There can be only one

The Benghazi obsession is getting stranger. Here's Thomas Joscelyn with a long post for the Weekly Standard which is all about various Tunisian characters with connections to Al Qaeda and the Benghazi US Consulate attack and it's presented as vindication that there is some nefarious cover-up about what really happened at Benghazi. Yet the original focus of the right-wing critique of the New York Times end-of-year in-depth accounting of what happened at Benghazi was an Egyptian named Mohammed Jamal. Neither he or the alleged Egyptian connection is mentioned anywhere by Joscelyn. Another week, another bad guy.

Then there's this phrasing:

Today, according to multiple reports, Ben Hassine is likely in hiding in Libya. According to other unconfirmed press reports, Ben Hassine met with leaders of Ansar al Sharia Libya, AQIM, and Jabhat al Nusrah (an al Qaeda branch based in Syria), in September 2013. They allegedly met to discuss the pipeline of North Africa recruits being sent to Syria. While the details of this putative meeting have not been verified, there is strong reporting on the role the Ansar al Sharia in both Libya and Tunisia play in sending recruits off to Jabhat al Nusrah – that is, al Qaeda – in Syria. In any event, the Ansar al Sharia organizations’ role in the jihadist pipeline to Syria is an important point of operational similarity.

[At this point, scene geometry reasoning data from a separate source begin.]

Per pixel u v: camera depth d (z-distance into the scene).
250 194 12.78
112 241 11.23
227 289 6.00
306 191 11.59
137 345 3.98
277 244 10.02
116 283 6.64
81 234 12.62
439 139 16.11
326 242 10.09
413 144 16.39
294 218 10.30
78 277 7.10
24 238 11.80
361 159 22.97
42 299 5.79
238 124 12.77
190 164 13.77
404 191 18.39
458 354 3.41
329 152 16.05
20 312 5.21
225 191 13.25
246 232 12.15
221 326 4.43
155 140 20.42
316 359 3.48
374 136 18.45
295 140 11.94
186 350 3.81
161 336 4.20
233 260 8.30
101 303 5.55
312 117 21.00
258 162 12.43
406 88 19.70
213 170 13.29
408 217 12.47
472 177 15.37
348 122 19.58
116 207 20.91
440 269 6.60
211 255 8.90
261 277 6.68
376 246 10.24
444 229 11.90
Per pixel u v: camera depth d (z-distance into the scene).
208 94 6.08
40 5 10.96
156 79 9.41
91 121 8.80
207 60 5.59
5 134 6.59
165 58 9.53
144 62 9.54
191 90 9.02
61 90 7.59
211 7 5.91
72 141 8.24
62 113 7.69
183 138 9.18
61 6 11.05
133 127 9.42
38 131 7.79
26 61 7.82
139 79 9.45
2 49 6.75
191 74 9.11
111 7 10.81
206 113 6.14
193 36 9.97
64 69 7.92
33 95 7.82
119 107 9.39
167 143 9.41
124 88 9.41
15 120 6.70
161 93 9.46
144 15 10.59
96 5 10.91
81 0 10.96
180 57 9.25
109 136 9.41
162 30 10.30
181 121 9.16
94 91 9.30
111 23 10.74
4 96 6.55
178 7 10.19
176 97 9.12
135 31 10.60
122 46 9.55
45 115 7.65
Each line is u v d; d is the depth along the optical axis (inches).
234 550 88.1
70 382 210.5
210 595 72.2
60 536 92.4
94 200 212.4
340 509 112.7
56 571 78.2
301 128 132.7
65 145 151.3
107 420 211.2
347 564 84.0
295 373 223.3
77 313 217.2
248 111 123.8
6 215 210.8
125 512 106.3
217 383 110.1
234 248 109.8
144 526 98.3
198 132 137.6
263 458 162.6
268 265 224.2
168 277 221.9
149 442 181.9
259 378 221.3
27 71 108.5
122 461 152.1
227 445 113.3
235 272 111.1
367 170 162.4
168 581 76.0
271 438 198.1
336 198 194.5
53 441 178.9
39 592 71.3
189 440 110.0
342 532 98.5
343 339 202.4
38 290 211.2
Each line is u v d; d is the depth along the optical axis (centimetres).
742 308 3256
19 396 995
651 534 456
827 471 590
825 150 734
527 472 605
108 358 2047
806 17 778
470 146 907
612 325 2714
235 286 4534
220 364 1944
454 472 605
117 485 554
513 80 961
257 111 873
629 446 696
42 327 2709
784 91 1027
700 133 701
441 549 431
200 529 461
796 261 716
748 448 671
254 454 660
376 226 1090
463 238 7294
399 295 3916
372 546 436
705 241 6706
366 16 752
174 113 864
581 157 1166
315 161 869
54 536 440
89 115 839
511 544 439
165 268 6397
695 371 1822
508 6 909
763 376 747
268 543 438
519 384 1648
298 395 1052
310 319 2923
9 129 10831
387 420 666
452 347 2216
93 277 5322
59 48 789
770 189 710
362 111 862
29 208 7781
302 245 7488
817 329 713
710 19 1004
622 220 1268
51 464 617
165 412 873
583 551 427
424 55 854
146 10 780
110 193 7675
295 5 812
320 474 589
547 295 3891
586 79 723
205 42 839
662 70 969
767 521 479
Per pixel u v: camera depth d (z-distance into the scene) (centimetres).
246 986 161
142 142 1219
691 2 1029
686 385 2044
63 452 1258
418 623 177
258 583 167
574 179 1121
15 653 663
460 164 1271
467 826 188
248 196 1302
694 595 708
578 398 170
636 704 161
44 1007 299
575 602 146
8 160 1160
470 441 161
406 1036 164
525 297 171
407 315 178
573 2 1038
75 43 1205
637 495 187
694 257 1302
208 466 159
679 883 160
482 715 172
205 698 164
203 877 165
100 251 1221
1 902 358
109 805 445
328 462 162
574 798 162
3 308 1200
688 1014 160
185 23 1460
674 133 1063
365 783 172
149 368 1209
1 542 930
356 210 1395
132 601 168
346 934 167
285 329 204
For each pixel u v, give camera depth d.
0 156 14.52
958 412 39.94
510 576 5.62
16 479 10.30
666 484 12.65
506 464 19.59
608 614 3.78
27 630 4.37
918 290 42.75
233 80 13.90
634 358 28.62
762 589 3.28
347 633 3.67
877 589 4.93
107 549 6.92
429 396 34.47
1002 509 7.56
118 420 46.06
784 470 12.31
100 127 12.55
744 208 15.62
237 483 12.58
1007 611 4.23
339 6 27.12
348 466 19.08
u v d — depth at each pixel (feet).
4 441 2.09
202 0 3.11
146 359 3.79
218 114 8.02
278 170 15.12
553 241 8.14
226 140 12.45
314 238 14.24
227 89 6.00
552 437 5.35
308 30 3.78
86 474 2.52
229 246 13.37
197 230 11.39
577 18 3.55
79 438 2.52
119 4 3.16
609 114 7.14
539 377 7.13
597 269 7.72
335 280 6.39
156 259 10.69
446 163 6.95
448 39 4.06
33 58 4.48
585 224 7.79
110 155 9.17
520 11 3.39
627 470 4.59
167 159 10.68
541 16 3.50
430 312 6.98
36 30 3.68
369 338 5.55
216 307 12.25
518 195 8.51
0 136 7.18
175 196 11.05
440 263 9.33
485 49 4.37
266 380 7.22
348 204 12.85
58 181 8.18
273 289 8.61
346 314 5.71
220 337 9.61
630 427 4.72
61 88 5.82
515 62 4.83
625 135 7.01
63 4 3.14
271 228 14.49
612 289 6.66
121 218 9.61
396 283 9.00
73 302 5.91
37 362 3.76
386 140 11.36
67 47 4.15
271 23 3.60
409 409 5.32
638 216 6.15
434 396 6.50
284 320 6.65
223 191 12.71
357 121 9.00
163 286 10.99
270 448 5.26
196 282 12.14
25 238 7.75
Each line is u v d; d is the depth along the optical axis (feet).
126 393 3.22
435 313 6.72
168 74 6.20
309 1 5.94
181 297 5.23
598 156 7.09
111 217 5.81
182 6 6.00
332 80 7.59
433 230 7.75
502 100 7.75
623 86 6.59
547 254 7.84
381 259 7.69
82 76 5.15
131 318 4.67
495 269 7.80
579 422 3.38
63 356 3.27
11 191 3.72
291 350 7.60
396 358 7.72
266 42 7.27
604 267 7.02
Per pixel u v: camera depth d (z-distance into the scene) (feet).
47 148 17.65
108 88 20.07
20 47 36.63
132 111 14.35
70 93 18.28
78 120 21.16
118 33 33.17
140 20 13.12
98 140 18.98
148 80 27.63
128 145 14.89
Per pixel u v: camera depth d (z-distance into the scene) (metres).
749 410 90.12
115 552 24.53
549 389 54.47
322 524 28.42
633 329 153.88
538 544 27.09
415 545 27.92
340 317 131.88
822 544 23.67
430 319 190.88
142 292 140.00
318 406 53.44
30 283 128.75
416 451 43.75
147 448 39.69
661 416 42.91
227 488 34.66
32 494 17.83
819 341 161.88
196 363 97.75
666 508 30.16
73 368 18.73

On the one hand, he's using a definition of Al Qaeda which is any group that subscribes to al-Qaeda genre ideology and engages in similar activities to other Al Qaeda type groups. On the other hand, what exactly is the status of Jabhat al-Nusrah (Al-Nusra Front) in Syria? A Reuters factbox explains --

This powerful rebel group is comprised of both Syrians and foreign militants and has been formally recognized by the central leadership of al Qaeda as its franchise in Syria.

So Al-Nusra Front is not "an Al Qaeda branch based on Syria." It's the Al Qaeda branch based in Syria. But for whole Benghazi narrative to hold water, the Weekly Standard needs it to be the case that a country can have all sorts of groups that can be labelled Al Qaeda.